◆ **Exercise 1**: Transcribe the lines of the data listing below, starting with the line that contains "family: Cecidomyiidae" and going on through the end of the listing. Leave the pictures out of your answer.

◆ **Source**:
▼▼▼

The FMCG majors HLL with Shakti, and ITC with e-Choupal have already made its presence felt in rural India. Kodak, Shell, Reliance Industries, Microsoft, Dhanuka Sugars, Hughes, HDFC, ICICI, HPCL, Nokia and Tata Teleservices are plugging into rural India in their quest for growth.

Nokia has commissioned the Bangalore-based Centre for Knowledge Societies to look at how their new mobility could be used by villagers to jump over the social and digital divide between rural and urban India. As the 60 per cent of all growth in subscribers is now going to come from rural areas, almost every major operator – Reliance, Airtel, BSNL – has adopted a village to revolutionise communication. Tata Teleservices (TTSL) has started training programmes for teachers from villages to help them teach locals about telecommunication in UP. A few months back, TTSL launched the parivar offer (family plan), in Punjab. It allows one family, of 3-10 people, to connect to each other through a common network at a minimum cost of 10 paise per minute.

▲▲▲

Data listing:
▼▼▼

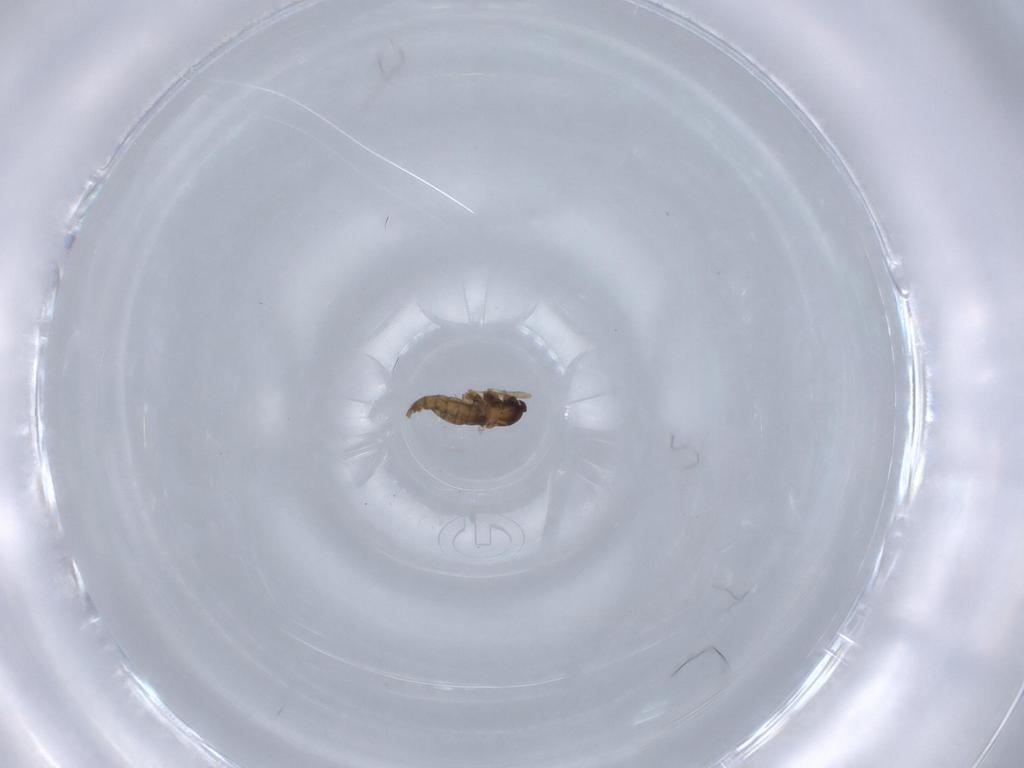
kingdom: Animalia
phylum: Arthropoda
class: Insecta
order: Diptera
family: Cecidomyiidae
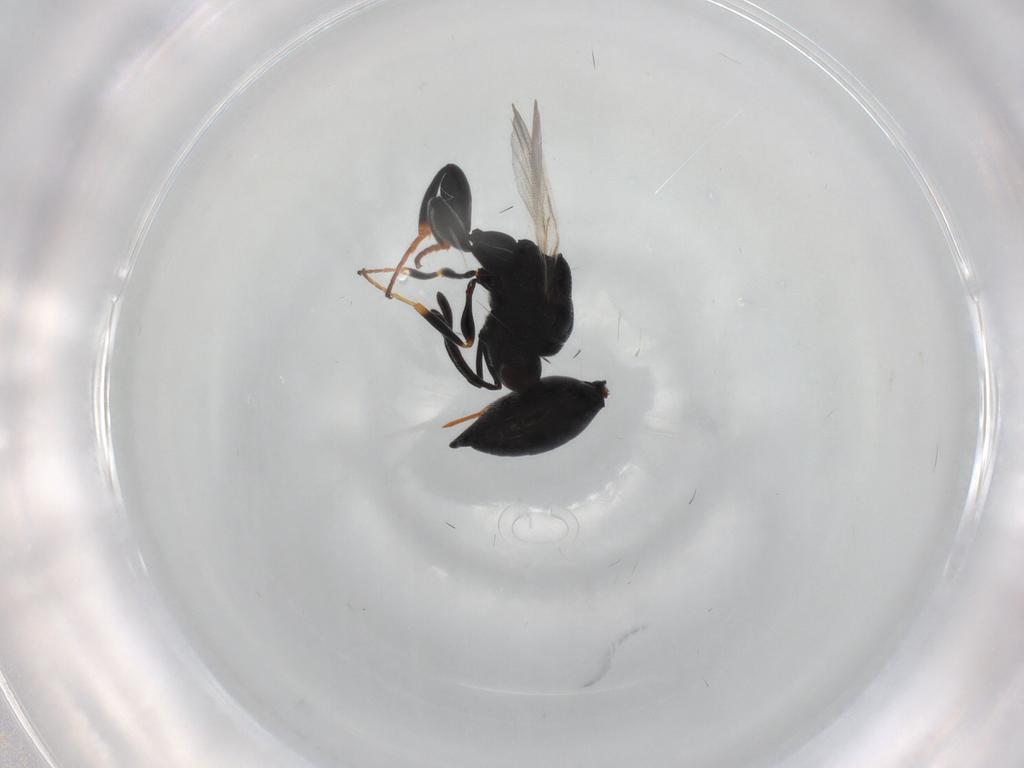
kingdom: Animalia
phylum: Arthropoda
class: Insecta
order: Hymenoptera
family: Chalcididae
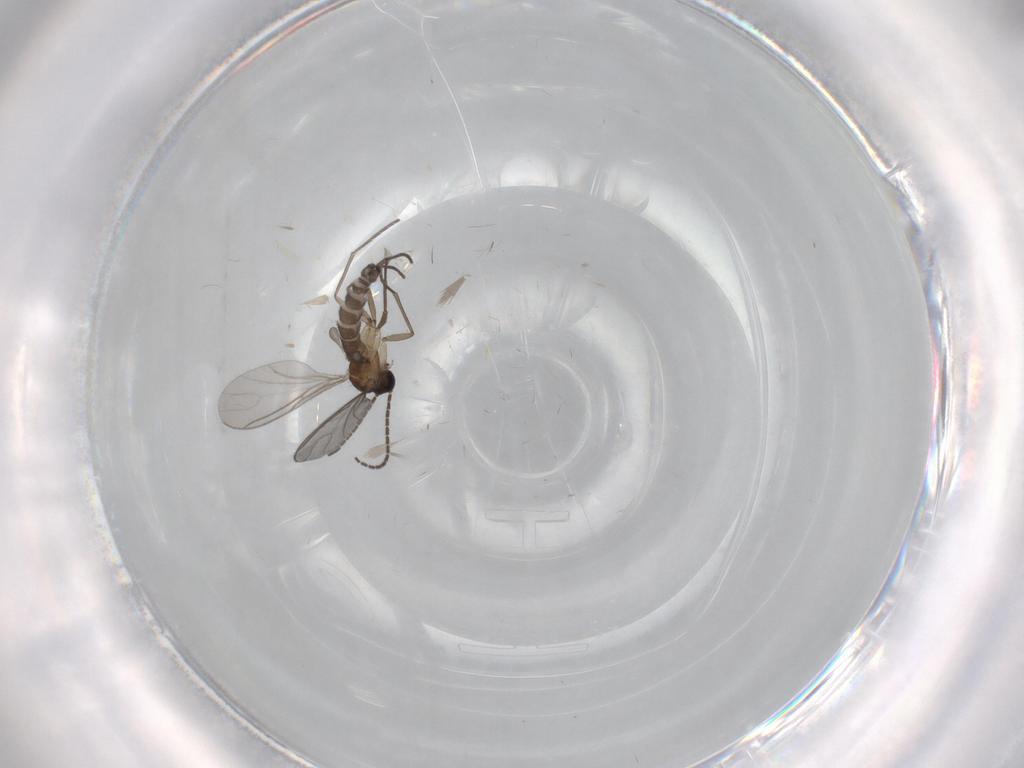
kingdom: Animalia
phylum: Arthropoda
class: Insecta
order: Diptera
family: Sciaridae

▲▲▲

◆ **Exercise 2**: Restate the text on rural India word for word.

◆ **Correct answer 1**:
family: Cecidomyiidae
kingdom: Animalia
phylum: Arthropoda
class: Insecta
order: Hymenoptera
family: Chalcididae
kingdom: Animalia
phylum: Arthropoda
class: Insecta
order: Diptera
family: Sciaridae

◆ **Correct answer 2**:
The FMCG majors HLL with Shakti, and ITC with e-Choupal have already made its presence felt in rural India. Kodak, Shell, Reliance Industries, Microsoft, Dhanuka Sugars, Hughes, HDFC, ICICI, HPCL, Nokia and Tata Teleservices are plugging into rural India in their quest for growth.

Nokia has commissioned the Bangalore-based Centre for Knowledge Societies to look at how their new mobility could be used by villagers to jump over the social and digital divide between rural and urban India. As the 60 per cent of all growth in subscribers is now going to come from rural areas, almost every major operator – Reliance, Airtel, BSNL – has adopted a village to revolutionise communication. Tata Teleservices (TTSL) has started training programmes for teachers from villages to help them teach locals about telecommunication in UP. A few months back, TTSL launched the parivar offer (family plan), in Punjab. It allows one family, of 3-10 people, to connect to each other through a common network at a minimum cost of 10 paise per minute.